(Items from a data source)
· · · · · · ·

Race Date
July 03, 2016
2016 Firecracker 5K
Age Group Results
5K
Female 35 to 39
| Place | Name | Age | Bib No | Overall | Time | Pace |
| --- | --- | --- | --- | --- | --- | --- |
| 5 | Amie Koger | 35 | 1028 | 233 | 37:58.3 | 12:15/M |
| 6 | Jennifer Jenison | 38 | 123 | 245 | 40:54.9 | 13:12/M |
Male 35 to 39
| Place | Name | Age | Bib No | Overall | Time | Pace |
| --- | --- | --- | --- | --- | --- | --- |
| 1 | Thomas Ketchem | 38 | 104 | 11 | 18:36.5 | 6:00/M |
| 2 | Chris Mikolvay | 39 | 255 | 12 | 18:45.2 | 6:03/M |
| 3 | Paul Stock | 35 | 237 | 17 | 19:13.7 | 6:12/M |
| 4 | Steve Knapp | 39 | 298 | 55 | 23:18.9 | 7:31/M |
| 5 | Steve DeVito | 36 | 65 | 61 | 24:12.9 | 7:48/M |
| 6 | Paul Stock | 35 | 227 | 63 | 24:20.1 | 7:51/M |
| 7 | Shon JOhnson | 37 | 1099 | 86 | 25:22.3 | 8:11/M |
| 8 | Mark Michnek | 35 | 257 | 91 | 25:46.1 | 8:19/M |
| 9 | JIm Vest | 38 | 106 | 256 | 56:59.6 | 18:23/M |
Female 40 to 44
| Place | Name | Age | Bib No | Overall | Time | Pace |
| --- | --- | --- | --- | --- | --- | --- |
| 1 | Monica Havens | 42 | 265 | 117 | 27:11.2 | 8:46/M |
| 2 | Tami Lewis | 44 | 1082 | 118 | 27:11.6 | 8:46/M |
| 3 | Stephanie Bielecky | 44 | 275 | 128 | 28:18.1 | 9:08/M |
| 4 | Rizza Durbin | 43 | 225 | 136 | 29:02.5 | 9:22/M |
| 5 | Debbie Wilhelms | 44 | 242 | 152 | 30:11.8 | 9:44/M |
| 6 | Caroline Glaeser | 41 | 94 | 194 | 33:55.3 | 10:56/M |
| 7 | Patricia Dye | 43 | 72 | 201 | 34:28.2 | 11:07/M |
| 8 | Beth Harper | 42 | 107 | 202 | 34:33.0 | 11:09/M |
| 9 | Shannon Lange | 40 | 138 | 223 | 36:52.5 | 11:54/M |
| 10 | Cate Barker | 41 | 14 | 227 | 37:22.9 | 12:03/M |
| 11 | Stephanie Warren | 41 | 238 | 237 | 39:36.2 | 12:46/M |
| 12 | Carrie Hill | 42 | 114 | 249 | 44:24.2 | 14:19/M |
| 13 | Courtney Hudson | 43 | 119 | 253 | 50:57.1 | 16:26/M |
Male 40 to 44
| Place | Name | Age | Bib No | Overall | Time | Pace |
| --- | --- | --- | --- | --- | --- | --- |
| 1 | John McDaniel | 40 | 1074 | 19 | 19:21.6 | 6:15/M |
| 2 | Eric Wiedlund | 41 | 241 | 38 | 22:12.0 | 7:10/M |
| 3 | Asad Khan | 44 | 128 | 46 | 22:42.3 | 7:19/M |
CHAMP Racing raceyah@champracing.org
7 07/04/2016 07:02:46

· · · · · · ·

Brief —
When a line of the data holds the string "Stock", pick it out and copy it.

Solution for this exercise —
| 3 | Paul Stock | 35 | 237 | 17 | 19:13.7 | 6:12/M |
| 6 | Paul Stock | 35 | 227 | 63 | 24:20.1 | 7:51/M |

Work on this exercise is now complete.